Not giving a cent to reddit XD

[–] [email protected] 3 points 1 year ago (1 children)

Ha! I have been working on the same thing this weekend, except it uses the rss feed for posts and scrapes old.reddit.com for the details. It's written in python, but not quite finished - scraping works, automation not yet.

My plan was to have a separate Lemmy instance for this, where people can also request for new subs to be included. This would reduce the spam in bigger communities, and allow instances to block it all together if they wanted to.

Beside that, I'd pre- or postfix each post with a message it's a copy and a link to the original for copyright reasons. Moderation would be a separate story - Not particularly looking forward to that. Could make it so that if a post were flagged, it would re-aync with the original. Let reddit do the moderation :D

[–] [email protected] 1 points 1 year ago

Waiting for this - though I think any 'mirror' community recreated from Reddit should just get the reddit feed anyway... it'll be a while before parity, followed by superiority...
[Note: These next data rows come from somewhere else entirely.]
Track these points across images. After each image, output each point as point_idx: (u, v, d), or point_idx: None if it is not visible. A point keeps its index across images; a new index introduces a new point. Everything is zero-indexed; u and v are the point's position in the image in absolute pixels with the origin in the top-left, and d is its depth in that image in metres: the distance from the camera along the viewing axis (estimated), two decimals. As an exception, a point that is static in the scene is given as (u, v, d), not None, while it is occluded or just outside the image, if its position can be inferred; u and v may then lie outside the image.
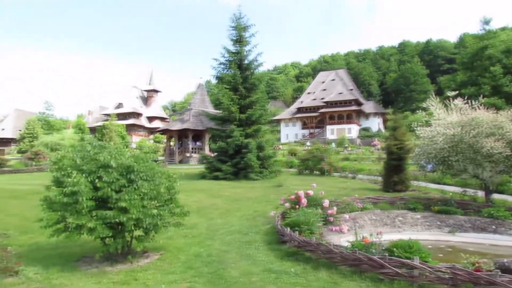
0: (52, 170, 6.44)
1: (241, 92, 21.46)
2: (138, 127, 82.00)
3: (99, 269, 6.38)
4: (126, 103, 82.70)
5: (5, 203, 13.97)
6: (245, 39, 22.14)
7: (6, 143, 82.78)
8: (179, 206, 7.17)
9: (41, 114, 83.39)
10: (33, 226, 9.92)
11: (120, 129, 63.16)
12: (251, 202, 13.20)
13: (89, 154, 6.44)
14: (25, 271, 5.98)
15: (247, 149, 19.74)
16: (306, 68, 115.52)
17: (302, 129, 72.48)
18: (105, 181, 5.98)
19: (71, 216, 5.87)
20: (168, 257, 7.10)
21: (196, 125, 32.99)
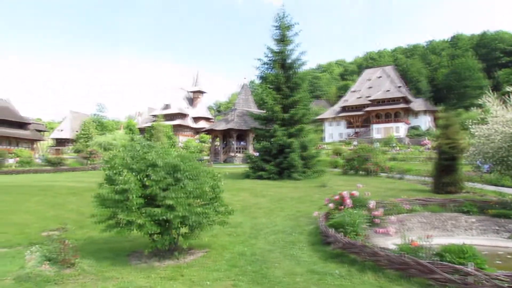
0: (105, 169, 6.80)
1: (284, 92, 21.40)
2: (184, 127, 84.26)
3: (147, 264, 6.63)
4: (173, 104, 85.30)
5: (63, 199, 14.92)
6: (288, 38, 22.05)
7: (64, 143, 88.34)
8: (224, 205, 7.30)
9: (95, 116, 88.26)
10: (88, 221, 10.51)
11: (167, 130, 65.32)
12: (294, 202, 13.13)
13: (139, 153, 6.73)
14: (80, 263, 6.34)
15: (290, 148, 19.65)
16: (351, 65, 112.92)
17: (347, 128, 70.98)
18: (153, 179, 6.23)
19: (122, 212, 6.17)
20: (213, 254, 7.24)
21: (240, 125, 33.37)
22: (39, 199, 15.48)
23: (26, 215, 11.93)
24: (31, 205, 13.91)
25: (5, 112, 69.12)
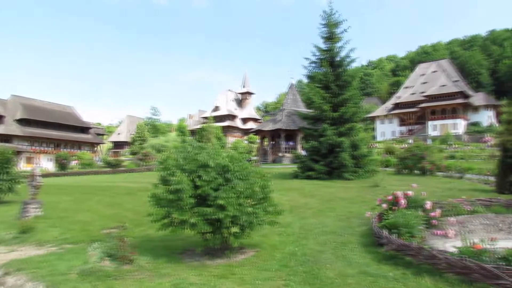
0: (159, 170, 7.09)
1: (333, 90, 21.03)
2: (233, 128, 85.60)
3: (200, 262, 6.81)
4: (222, 106, 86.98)
5: (121, 199, 15.75)
6: (337, 35, 21.64)
7: (121, 146, 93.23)
8: (273, 205, 7.31)
9: (149, 119, 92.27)
10: (144, 220, 11.03)
11: (217, 131, 66.73)
12: (345, 202, 12.85)
13: (190, 154, 6.94)
14: (138, 260, 6.65)
15: (340, 148, 19.27)
16: (403, 61, 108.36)
17: (400, 126, 68.24)
18: (204, 180, 6.39)
19: (176, 212, 6.39)
20: (263, 254, 7.27)
21: (288, 125, 33.30)
22: (99, 198, 16.48)
23: (88, 214, 12.73)
24: (92, 204, 14.83)
25: (69, 117, 74.43)
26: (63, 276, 6.05)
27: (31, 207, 11.69)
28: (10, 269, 6.58)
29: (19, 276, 6.23)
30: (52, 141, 69.26)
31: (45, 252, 7.83)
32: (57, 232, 9.74)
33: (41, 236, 9.26)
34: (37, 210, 11.78)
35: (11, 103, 66.60)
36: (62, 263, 6.83)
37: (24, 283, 5.97)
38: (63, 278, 5.91)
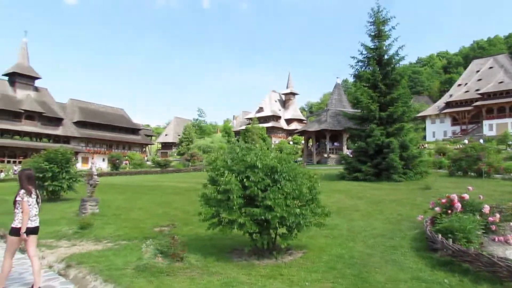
0: (208, 170, 7.28)
1: (381, 89, 20.44)
2: (277, 129, 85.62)
3: (248, 262, 6.90)
4: (267, 107, 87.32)
5: (170, 198, 16.31)
6: (385, 33, 21.01)
7: (169, 147, 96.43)
8: (321, 207, 7.26)
9: (195, 121, 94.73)
10: (192, 219, 11.35)
11: (261, 132, 67.10)
12: (394, 205, 12.45)
13: (238, 155, 7.05)
14: (188, 257, 6.86)
15: (388, 148, 18.68)
16: (455, 57, 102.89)
17: (452, 126, 64.90)
18: (252, 180, 6.47)
19: (224, 212, 6.53)
20: (311, 256, 7.23)
21: (333, 125, 32.81)
22: (149, 197, 17.16)
23: (140, 212, 13.31)
24: (143, 203, 15.48)
25: (121, 120, 78.14)
26: (120, 271, 6.37)
27: (89, 204, 12.42)
28: (72, 262, 7.04)
29: (80, 269, 6.65)
30: (105, 142, 73.08)
31: (103, 248, 8.27)
32: (112, 229, 10.26)
33: (98, 232, 9.80)
34: (94, 208, 12.49)
35: (70, 107, 71.08)
36: (118, 258, 7.19)
37: (85, 276, 6.36)
38: (120, 273, 6.22)
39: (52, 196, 16.57)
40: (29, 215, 5.86)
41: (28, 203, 5.90)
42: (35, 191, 6.12)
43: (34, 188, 6.14)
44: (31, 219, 5.93)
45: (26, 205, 5.84)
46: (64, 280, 6.47)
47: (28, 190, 5.97)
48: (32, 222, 5.96)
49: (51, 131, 62.98)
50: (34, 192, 6.09)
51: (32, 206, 5.96)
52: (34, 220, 5.99)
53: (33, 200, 6.00)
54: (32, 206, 5.98)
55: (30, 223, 5.92)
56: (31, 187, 6.04)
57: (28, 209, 5.83)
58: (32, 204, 5.98)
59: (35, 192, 6.12)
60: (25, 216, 5.82)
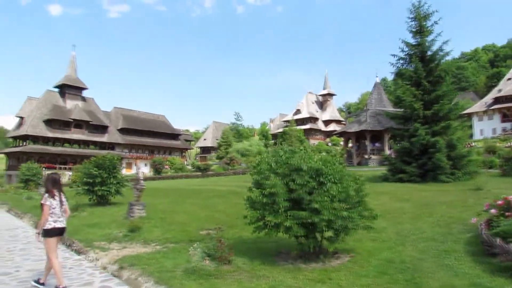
0: (252, 174, 7.31)
1: (425, 87, 19.70)
2: (315, 131, 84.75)
3: (294, 266, 6.85)
4: (304, 109, 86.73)
5: (213, 201, 16.55)
6: (427, 28, 20.27)
7: (208, 151, 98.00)
8: (368, 209, 7.09)
9: (232, 124, 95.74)
10: (236, 222, 11.45)
11: (299, 134, 66.68)
12: (443, 207, 11.91)
13: (282, 158, 7.04)
14: (235, 260, 6.92)
15: (434, 148, 17.96)
16: (503, 50, 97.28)
17: (502, 123, 61.34)
18: (298, 183, 6.43)
19: (270, 215, 6.53)
20: (359, 260, 7.06)
21: (374, 125, 32.02)
22: (192, 201, 17.51)
23: (184, 215, 13.60)
24: (187, 206, 15.82)
25: (162, 125, 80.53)
26: (170, 273, 6.53)
27: (136, 208, 12.86)
28: (124, 264, 7.31)
29: (132, 271, 6.89)
30: (147, 147, 75.55)
31: (152, 250, 8.53)
32: (159, 232, 10.56)
33: (146, 235, 10.12)
34: (141, 211, 12.92)
35: (114, 114, 74.22)
36: (167, 261, 7.37)
37: (137, 277, 6.57)
38: (170, 275, 6.38)
39: (101, 200, 17.32)
40: (55, 217, 6.27)
41: (52, 206, 6.26)
42: (59, 194, 6.43)
43: (59, 191, 6.46)
44: (58, 220, 6.31)
45: (47, 208, 6.20)
46: (118, 281, 6.73)
47: (51, 193, 6.32)
48: (59, 224, 6.33)
49: (98, 138, 66.05)
50: (58, 195, 6.41)
51: (56, 208, 6.31)
52: (59, 221, 6.35)
53: (57, 203, 6.33)
54: (56, 208, 6.32)
55: (59, 224, 6.33)
56: (54, 190, 6.37)
57: (47, 212, 6.19)
58: (57, 207, 6.33)
59: (59, 194, 6.42)
60: (43, 218, 6.20)
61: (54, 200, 6.32)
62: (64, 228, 6.51)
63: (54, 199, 6.33)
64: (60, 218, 6.37)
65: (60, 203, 6.41)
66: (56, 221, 6.30)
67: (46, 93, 64.31)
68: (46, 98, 63.36)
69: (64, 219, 6.47)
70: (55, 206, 6.31)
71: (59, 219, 6.33)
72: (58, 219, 6.32)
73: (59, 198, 6.40)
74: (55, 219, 6.28)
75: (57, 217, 6.31)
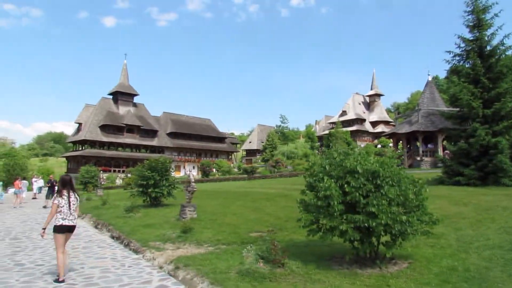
0: (306, 176, 7.23)
1: (484, 84, 18.49)
2: (362, 132, 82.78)
3: (349, 270, 6.67)
4: (350, 110, 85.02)
5: (261, 204, 16.59)
6: (486, 22, 19.00)
7: (253, 154, 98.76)
8: (428, 214, 6.76)
9: (278, 127, 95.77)
10: (286, 225, 11.39)
11: (346, 136, 65.38)
12: (508, 212, 11.08)
13: (336, 160, 6.90)
14: (288, 264, 6.86)
15: (496, 149, 16.79)
16: None
17: None
18: (353, 186, 6.26)
19: (324, 218, 6.41)
20: (418, 266, 6.74)
21: (426, 126, 30.63)
22: (241, 203, 17.66)
23: (234, 217, 13.74)
24: (236, 208, 15.97)
25: (208, 129, 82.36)
26: (224, 274, 6.61)
27: (188, 209, 13.19)
28: (179, 264, 7.50)
29: (187, 271, 7.05)
30: (195, 150, 77.60)
31: (205, 251, 8.68)
32: (211, 233, 10.74)
33: (198, 236, 10.33)
34: (192, 213, 13.23)
35: (163, 119, 77.04)
36: (221, 262, 7.47)
37: (193, 278, 6.72)
38: (224, 277, 6.45)
39: (154, 202, 17.96)
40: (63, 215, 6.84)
41: (60, 204, 6.85)
42: (68, 194, 6.99)
43: (68, 191, 7.02)
44: (66, 218, 6.87)
45: (54, 206, 6.83)
46: (175, 280, 6.91)
47: (60, 192, 6.93)
48: (67, 221, 6.88)
49: (148, 142, 68.93)
50: (67, 195, 6.96)
51: (64, 207, 6.86)
52: (68, 219, 6.89)
53: (65, 202, 6.89)
54: (64, 207, 6.87)
55: (68, 222, 6.87)
56: (64, 190, 6.95)
57: (54, 210, 6.82)
58: (65, 205, 6.88)
59: (68, 194, 6.98)
60: (49, 215, 6.86)
61: (62, 199, 6.89)
62: (72, 226, 7.01)
63: (62, 198, 6.90)
64: (69, 216, 6.92)
65: (69, 202, 6.94)
66: (65, 219, 6.85)
67: (101, 100, 68.28)
68: (101, 105, 67.22)
69: (73, 218, 7.00)
70: (63, 204, 6.87)
71: (68, 217, 6.88)
72: (67, 217, 6.87)
73: (67, 198, 6.95)
74: (63, 217, 6.84)
75: (65, 215, 6.86)
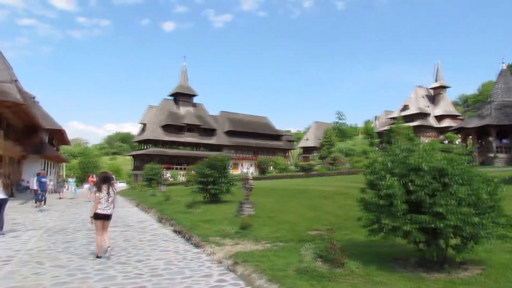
0: (366, 174, 6.96)
1: None
2: (426, 127, 78.57)
3: (414, 274, 6.31)
4: (412, 104, 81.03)
5: (319, 202, 16.35)
6: None
7: (310, 151, 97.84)
8: (504, 216, 6.18)
9: (335, 124, 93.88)
10: (345, 224, 11.11)
11: (408, 132, 62.40)
12: None
13: (398, 157, 6.56)
14: (348, 264, 6.65)
15: None
16: None
17: None
18: (417, 184, 5.90)
19: (387, 218, 6.11)
20: (493, 273, 6.19)
21: (500, 119, 28.24)
22: (298, 201, 17.54)
23: (291, 215, 13.69)
24: (294, 206, 15.89)
25: (265, 127, 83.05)
26: (282, 272, 6.57)
27: (245, 206, 13.36)
28: (238, 260, 7.60)
29: (246, 267, 7.12)
30: (251, 148, 78.66)
31: (262, 248, 8.71)
32: (268, 230, 10.78)
33: (256, 233, 10.40)
34: (250, 210, 13.38)
35: (220, 118, 79.08)
36: (278, 259, 7.45)
37: (251, 274, 6.76)
38: (283, 274, 6.42)
39: (214, 198, 18.46)
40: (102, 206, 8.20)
41: (100, 197, 8.23)
42: (106, 189, 8.33)
43: (107, 186, 8.38)
44: (103, 208, 8.22)
45: (97, 198, 8.26)
46: (234, 275, 7.01)
47: (98, 187, 8.41)
48: (103, 210, 8.24)
49: (207, 141, 71.16)
50: (106, 189, 8.32)
51: (102, 199, 8.23)
52: (104, 209, 8.25)
53: (104, 195, 8.26)
54: (103, 200, 8.23)
55: (102, 211, 8.22)
56: (103, 186, 8.35)
57: (97, 201, 8.22)
58: (103, 198, 8.25)
59: (106, 189, 8.33)
60: (93, 206, 8.28)
61: (101, 193, 8.27)
62: (108, 215, 8.37)
63: (101, 192, 8.28)
64: (107, 207, 8.30)
65: (108, 195, 8.31)
66: (103, 209, 8.22)
67: (163, 101, 71.81)
68: (162, 105, 70.70)
69: (110, 209, 8.39)
70: (102, 197, 8.25)
71: (105, 208, 8.26)
72: (105, 208, 8.25)
73: (106, 192, 8.31)
74: (101, 207, 8.21)
75: (103, 206, 8.23)
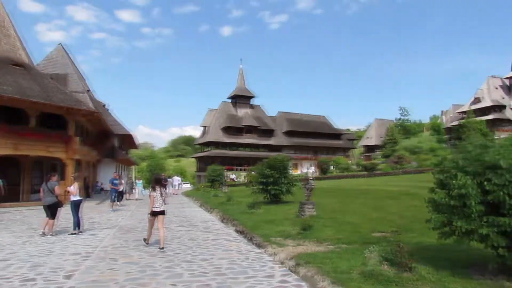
0: (435, 172, 6.53)
1: None
2: (502, 121, 72.34)
3: (494, 282, 5.79)
4: (485, 96, 75.07)
5: (384, 202, 15.72)
6: None
7: (372, 150, 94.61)
8: None
9: (398, 120, 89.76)
10: (412, 226, 10.56)
11: (480, 126, 58.00)
12: None
13: (471, 154, 6.07)
14: (417, 268, 6.29)
15: None
16: None
17: None
18: (495, 183, 5.41)
19: (459, 220, 5.67)
20: None
21: None
22: (361, 201, 17.01)
23: (354, 216, 13.30)
24: (356, 207, 15.43)
25: (324, 126, 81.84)
26: (346, 274, 6.39)
27: (307, 207, 13.22)
28: (300, 261, 7.53)
29: (308, 268, 7.03)
30: (311, 148, 77.87)
31: (325, 250, 8.55)
32: (331, 232, 10.56)
33: (318, 234, 10.23)
34: (311, 210, 13.21)
35: (279, 119, 79.33)
36: (342, 261, 7.25)
37: (313, 275, 6.66)
38: (347, 277, 6.24)
39: (274, 199, 18.51)
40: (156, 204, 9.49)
41: (154, 196, 9.48)
42: (159, 188, 9.57)
43: (160, 187, 9.62)
44: (157, 206, 9.48)
45: (152, 197, 9.52)
46: (296, 277, 6.96)
47: (153, 187, 9.66)
48: (157, 208, 9.51)
49: (265, 142, 71.73)
50: (159, 189, 9.55)
51: (156, 198, 9.50)
52: (158, 207, 9.52)
53: (157, 194, 9.49)
54: (157, 198, 9.51)
55: (156, 208, 9.49)
56: (156, 186, 9.57)
57: (153, 200, 9.51)
58: (157, 197, 9.50)
59: (159, 189, 9.57)
60: (150, 204, 9.59)
61: (155, 192, 9.50)
62: (160, 211, 9.55)
63: (155, 192, 9.50)
64: (159, 204, 9.51)
65: (160, 194, 9.54)
66: (156, 207, 9.50)
67: (222, 104, 73.73)
68: (222, 108, 72.60)
69: (161, 206, 9.57)
70: (155, 196, 9.49)
71: (158, 205, 9.51)
72: (158, 205, 9.50)
73: (159, 191, 9.54)
74: (155, 205, 9.50)
75: (157, 204, 9.50)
[–] [email protected] 3 points 1 year ago* (last edited 1 year ago) (1 children)

I was thinking of something like that too, but probably never would've gotten around to implement it myself, so thanks! Could you put your script on Github or something maybe?

Also it would be great if it could copy at least top-level comments by OP, because that's often used for linking to a source.
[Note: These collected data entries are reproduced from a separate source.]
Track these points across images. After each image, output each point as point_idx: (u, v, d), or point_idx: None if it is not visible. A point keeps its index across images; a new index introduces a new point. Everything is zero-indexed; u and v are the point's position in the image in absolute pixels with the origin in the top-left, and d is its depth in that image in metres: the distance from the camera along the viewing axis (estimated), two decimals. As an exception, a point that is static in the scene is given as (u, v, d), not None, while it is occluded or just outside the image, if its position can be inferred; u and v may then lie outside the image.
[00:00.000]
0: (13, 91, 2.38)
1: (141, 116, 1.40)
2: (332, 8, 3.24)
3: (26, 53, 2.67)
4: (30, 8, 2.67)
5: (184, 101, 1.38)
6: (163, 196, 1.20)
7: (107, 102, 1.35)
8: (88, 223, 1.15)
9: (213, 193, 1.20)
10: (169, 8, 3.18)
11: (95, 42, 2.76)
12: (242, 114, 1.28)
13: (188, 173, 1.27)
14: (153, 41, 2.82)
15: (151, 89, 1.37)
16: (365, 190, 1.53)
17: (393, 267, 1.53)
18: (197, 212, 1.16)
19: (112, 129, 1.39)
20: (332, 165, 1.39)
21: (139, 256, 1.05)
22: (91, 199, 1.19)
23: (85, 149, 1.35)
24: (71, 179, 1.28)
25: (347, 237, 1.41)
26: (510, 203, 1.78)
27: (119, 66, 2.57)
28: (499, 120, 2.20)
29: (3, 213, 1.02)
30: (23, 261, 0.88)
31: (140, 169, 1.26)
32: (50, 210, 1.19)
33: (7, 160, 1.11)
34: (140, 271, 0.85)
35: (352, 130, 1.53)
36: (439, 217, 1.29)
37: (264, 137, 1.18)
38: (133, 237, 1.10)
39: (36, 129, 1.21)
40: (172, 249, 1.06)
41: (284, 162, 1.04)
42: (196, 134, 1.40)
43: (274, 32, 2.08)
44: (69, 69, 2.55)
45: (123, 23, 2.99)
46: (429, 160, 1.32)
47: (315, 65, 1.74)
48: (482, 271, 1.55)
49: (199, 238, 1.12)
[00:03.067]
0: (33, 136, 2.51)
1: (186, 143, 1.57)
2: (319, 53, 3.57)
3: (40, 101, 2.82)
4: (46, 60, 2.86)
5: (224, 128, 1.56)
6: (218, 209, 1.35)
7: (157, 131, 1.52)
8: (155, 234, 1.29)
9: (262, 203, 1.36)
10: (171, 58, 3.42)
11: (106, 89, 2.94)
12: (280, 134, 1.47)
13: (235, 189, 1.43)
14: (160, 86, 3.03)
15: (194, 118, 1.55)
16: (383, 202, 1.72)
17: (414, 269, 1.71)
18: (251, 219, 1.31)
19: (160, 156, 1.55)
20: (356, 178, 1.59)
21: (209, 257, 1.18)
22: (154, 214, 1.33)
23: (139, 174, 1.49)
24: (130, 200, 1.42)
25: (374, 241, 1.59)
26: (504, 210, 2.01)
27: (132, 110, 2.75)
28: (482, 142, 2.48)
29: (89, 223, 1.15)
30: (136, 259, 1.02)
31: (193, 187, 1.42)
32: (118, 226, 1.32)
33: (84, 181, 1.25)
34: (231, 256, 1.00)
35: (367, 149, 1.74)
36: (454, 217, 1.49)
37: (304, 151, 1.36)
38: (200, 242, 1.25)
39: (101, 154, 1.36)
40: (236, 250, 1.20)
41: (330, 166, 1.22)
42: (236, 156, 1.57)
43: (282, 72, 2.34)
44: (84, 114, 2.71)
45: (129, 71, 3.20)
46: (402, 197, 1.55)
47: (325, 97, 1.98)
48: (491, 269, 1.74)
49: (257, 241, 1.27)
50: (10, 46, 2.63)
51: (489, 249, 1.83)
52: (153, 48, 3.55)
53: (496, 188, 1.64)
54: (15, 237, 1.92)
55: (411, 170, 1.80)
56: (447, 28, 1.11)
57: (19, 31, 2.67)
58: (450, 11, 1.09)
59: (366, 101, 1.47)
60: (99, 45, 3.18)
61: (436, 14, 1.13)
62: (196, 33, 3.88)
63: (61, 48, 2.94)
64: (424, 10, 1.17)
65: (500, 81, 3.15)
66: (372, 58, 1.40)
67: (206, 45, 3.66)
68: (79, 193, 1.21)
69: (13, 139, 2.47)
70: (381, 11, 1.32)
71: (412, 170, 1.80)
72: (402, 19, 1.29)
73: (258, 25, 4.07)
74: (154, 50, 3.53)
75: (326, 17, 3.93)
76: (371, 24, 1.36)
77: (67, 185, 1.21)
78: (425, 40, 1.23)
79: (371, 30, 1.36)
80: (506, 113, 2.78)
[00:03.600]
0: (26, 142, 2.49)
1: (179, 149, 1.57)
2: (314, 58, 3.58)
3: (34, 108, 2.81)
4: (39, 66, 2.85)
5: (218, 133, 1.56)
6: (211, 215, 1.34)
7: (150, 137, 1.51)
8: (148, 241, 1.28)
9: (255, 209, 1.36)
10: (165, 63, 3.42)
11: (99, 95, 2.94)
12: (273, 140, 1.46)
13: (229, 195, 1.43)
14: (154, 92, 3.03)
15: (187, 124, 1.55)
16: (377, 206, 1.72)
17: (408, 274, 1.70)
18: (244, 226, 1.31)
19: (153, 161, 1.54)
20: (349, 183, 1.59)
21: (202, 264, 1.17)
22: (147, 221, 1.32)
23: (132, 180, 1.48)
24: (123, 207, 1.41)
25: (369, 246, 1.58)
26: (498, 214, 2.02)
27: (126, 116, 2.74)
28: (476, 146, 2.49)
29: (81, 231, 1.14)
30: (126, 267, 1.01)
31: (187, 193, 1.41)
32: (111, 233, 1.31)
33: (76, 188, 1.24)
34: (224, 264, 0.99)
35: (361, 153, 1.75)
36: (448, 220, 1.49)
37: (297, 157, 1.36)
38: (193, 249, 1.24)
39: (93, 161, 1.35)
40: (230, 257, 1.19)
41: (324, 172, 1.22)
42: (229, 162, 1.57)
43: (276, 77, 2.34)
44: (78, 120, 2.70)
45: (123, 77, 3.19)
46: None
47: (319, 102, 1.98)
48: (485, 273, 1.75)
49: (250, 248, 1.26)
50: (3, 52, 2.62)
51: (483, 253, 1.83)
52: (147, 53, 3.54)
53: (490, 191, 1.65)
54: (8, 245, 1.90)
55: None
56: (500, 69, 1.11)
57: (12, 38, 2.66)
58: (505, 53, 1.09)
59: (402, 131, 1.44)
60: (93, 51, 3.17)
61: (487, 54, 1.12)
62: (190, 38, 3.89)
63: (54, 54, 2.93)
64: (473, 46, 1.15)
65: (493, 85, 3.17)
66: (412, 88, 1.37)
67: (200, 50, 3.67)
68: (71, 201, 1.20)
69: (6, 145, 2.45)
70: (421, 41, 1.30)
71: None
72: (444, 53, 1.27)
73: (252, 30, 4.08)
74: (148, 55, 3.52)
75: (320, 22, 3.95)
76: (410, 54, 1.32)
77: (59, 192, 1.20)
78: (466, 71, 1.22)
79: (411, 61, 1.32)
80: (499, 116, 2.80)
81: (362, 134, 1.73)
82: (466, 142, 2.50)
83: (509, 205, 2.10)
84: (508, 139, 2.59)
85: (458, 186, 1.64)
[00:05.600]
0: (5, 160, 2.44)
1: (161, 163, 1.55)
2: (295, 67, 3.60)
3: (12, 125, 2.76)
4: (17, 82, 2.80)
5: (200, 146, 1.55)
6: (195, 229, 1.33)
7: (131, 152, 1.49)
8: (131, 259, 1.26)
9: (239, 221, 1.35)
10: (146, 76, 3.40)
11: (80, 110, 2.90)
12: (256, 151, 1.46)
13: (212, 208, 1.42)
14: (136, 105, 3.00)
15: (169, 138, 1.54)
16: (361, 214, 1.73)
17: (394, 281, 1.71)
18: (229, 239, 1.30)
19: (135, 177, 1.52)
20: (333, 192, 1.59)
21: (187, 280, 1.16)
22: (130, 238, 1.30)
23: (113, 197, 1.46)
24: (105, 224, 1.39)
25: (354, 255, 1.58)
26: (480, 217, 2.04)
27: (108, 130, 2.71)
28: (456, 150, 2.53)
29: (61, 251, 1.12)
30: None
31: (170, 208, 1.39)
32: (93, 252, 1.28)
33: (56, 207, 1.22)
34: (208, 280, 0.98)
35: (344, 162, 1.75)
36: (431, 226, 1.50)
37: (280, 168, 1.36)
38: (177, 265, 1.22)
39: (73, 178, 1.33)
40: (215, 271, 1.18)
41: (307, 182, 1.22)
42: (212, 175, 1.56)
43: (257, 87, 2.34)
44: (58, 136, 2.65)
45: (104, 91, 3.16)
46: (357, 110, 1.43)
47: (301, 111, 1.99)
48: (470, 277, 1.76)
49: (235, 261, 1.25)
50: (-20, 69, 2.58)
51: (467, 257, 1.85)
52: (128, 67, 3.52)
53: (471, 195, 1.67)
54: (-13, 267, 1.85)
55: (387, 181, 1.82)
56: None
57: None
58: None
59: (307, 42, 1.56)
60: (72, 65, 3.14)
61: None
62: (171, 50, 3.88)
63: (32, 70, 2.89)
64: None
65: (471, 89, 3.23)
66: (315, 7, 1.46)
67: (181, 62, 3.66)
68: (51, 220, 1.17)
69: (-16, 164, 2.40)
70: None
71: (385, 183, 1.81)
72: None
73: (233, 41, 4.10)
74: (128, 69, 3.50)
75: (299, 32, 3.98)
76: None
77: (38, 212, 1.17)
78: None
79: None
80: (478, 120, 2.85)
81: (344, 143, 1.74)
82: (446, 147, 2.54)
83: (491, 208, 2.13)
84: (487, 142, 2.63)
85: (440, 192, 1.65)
[–] [email protected] 3 points 1 year ago

Yes I'll upload the code very soon!

Also it would be great if it could copy at least top-level comments by OP, because that's often used for linking to a source.

Great idea! Thanks!

[–] Die4Ever 2 points 1 year ago (1 children)

maybe you should open source the bot?

it could also have filtering rules like only import posts with a minimum score or only the front page of the sub, could be configurable for each subreddit separately

[–] [email protected] 2 points 1 year ago (1 children)

Yeah I'm literally creating the github repo right now lmao

[–] Die4Ever 2 points 1 year ago (1 children)

another tool that might be good, idk if it already exists, but an RSS feed to Lemmy importer

actually Reddit supports RSS output, so you might already be using that?

[–] [email protected] 2 points 1 year ago (1 children)

will reddit keep RSS support after the 1st of july?

[–] Die4Ever 2 points 1 year ago (1 children)
[–] [email protected] 2 points 1 year ago

we'll see

I edited the original post with the link to the github repo and the community it's running on now

[–] [email protected] 2 points 1 year ago

IANAL but i am pretty sure it is illlegal, copyrights prevents copying and iirc reddit users retain copyrights to what they write and you don't have their approval (in the form of a Term of service) to copy it.

Maybe you could automate that approval (e.g. users could have a pinned post on their profit with a copied message).

There are some non profits for open source that might have full time lawyers , maybe you can contact them.

[–] Die4Ever 1 points 1 year ago* (last edited 1 year ago)
[–] [email protected] 1 points 1 year ago (1 children)

I thought about this yesterday but definitely don't have the skills to make it happen. Tbh I would go ahead with it, but know you will be required to moderate the posts. I wouldn't set it up to post on a community that isn't yours.

[–] [email protected] 2 points 1 year ago (1 children)

No of course I would create a specific community for each subreddit I want to sync

Are you referring to moderating the comments? I was thinking of restricting the post privileges to only the bot

[–] [email protected] 2 points 1 year ago

Naw just the posts, I guess it depends on if the Bot is scraping all posts or just the top ones.